A supply chain war: the Hormuz factor

The conflict is also disrupting critical supply routes. A United States Military Academy analysis highlighted that any disruption in the Strait of Hormuz could strangle the US defence industry by cutting off access to key raw materials such as copper and chemicals used in munitions production.

This introduces a second-order risk: war → commodity disruption → defence production bottlenecks.

Who dominates global defence production?

The global arms industry is heavily concentrated.

According to the Stockholm International Peace Research Institute: The top 100 defence firms generated $679 billion in revenue (2024).US companies alone accounted for $334 billion (50%), followed by China ($88 billion), UK ($52 billion), Russia ($31 billion), France ($26 billion).
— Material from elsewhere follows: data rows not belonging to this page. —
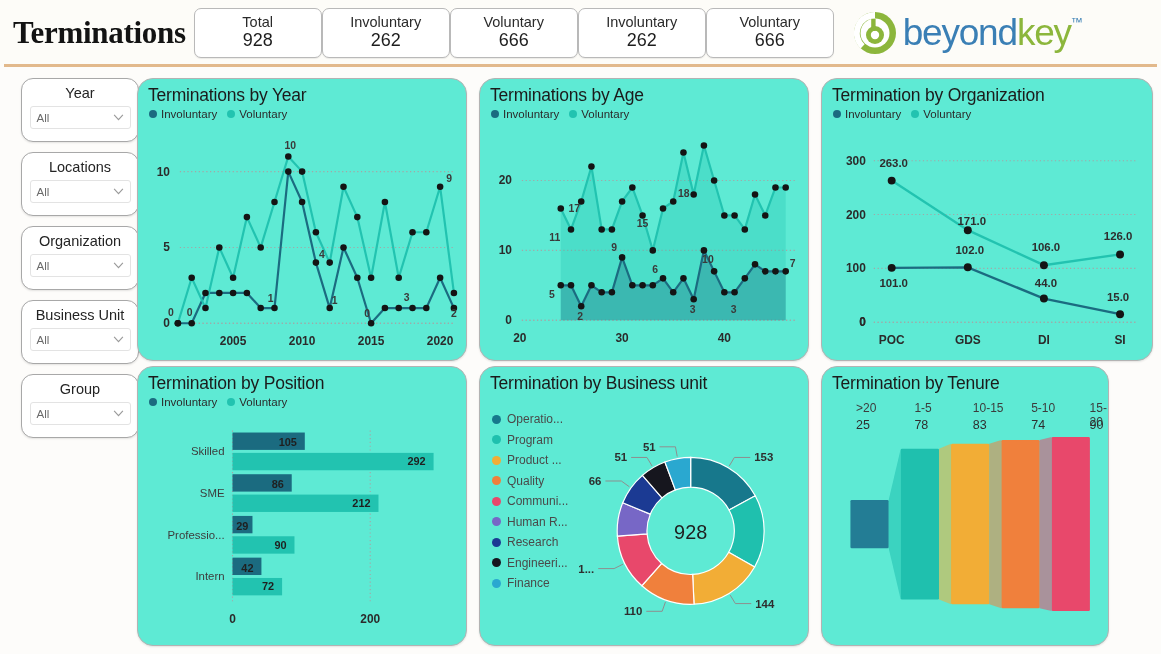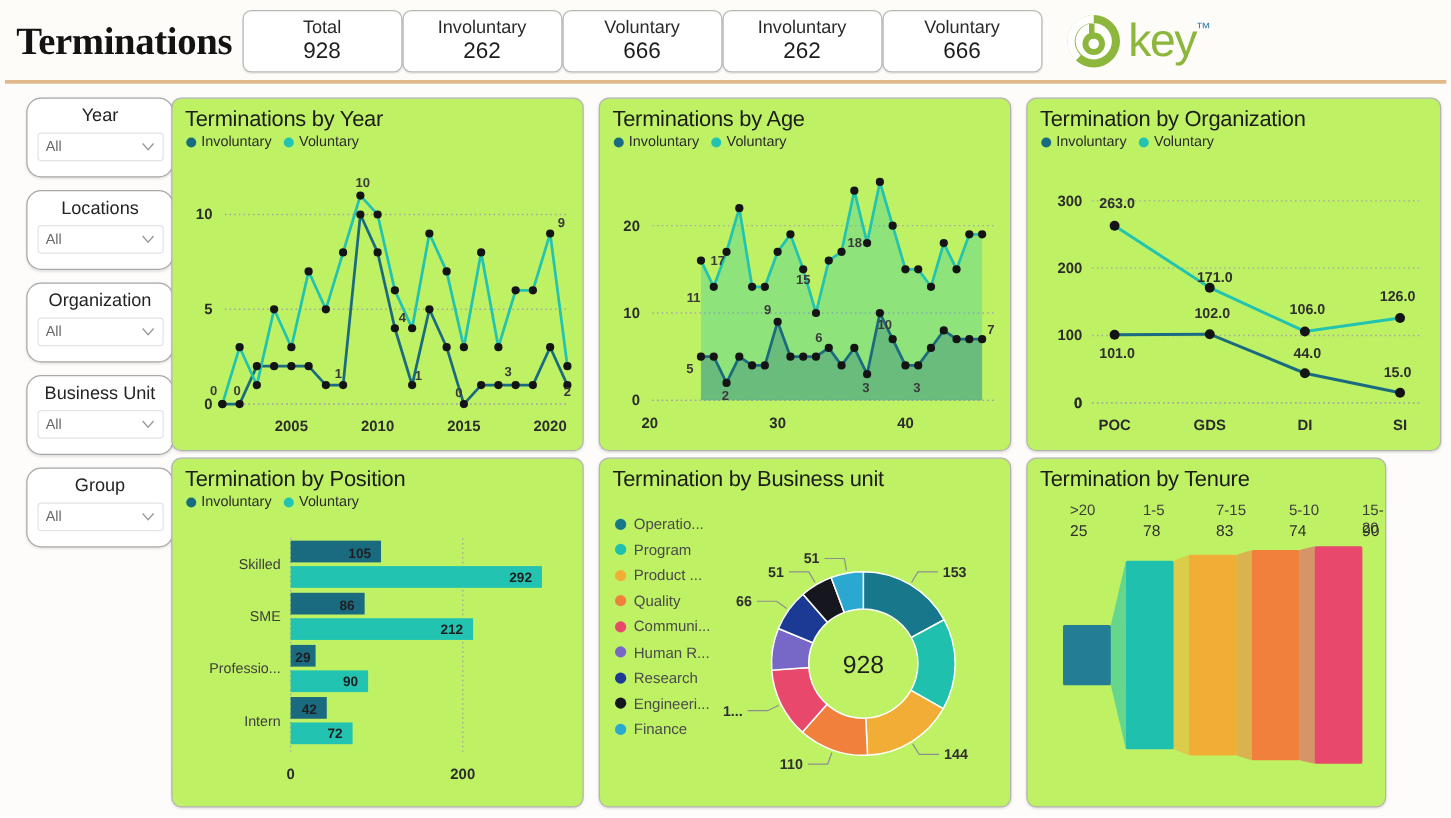--- a/index.html
+++ b/index.html
@@ -138,6 +138,7 @@
         <path d="M23 2 A21 21 0 0 0 8.6 38.4 L12.6 34.2 A15 15 0 0 1 23 8.2 Z" fill="#ffffff"></path>
       </svg>
       <div class="logo-text">
+        <span class="logo-beyond">beyond</span>
           <span class="logo-key">key</span>
           <span class="logo-tm">™</span>
       </div>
The US dominates not just spending, but also industrial capacity and technological leadership, with 39 companies in the global top 100.

Defence budgets: already massive, now rising further

The war is accelerating an already upward trend in global military spending.
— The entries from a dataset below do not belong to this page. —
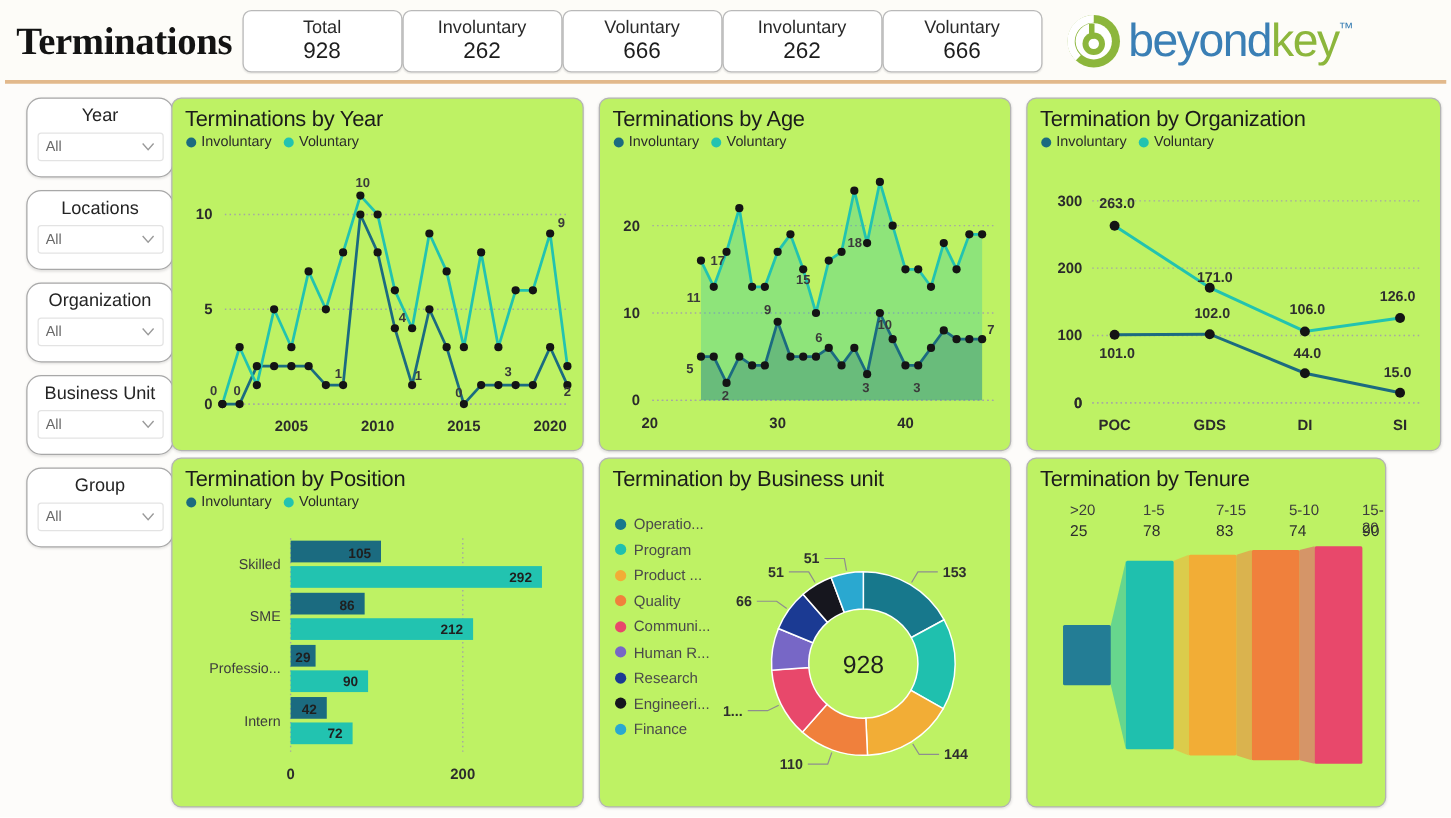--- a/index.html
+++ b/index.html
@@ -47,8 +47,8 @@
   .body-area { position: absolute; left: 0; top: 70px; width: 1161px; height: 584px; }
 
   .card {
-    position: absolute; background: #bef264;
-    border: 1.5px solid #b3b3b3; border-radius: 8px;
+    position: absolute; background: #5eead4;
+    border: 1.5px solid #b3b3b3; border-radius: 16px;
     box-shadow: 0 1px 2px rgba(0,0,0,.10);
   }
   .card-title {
Current defence budgets (approximate):

USA: $1 trillion (targeting $1.5 trillion by 2027)

China: $300 billion

Russia: $110–120 billion

UK: $70–75 billion

Israel: $25–30 billion

Iran: $10–15 billion

Notably, The US is now seeking an additional $200 billion in emergency funding to replenish stockpiles and expand its industrial base, which far exceeds the cost incurred so far in the war.

But, the economics of modern warfare is breaking down

At the heart of the crisis is a simple mismatch:

Interceptor missile: $1 million–$3+ million

Drone: $10,000–$50,000

Using expensive missiles to shoot down cheap drones is financially unsustainable. Even advanced militaries are being forced into a cost trap where defence becomes prohibitively expensive over time.

This is already driving a shift toward low-cost drones and loitering munitions, anti-drone artillery systems, electronic warfare and jamming, and future technologies like directed energy weapons.

What happens if the war drags on?

If the conflict turns into a prolonged engagement, several trends are likely:

1. Severe supply shortages – Missiles, particularly interceptors, could become critically scarce, forcing rationing or alternative defence strategies.

2. A global defence capex supercycle – Governments will significantly increase spendingà not just on weapons, but on manufacturing capacity as well.

3. Multi-year order visibility for defence firms – Companies like Lockheed Martin and RTX could see sustained revenue growth driven by replenishment orders.

4. Shift in warfare doctrine – The war is accelerating a move away from high-cost precision systems toward scalable, cost-effective warfare models.

The bottom line

The Iran war is not just depleting weapons – it is exposing the limits of the global defence industrial system.

Stockpiles are running low, production cannot keep pace, and costs are spiralling. What emerges next is likely to be a fundamental reset of defence economics, marked by higher spending, expanded manufacturing, and a rethinking of how wars are fought.

In that sense, this conflict may be remembered not just for its geopolitical consequences, but for triggering the next global defence supercycle.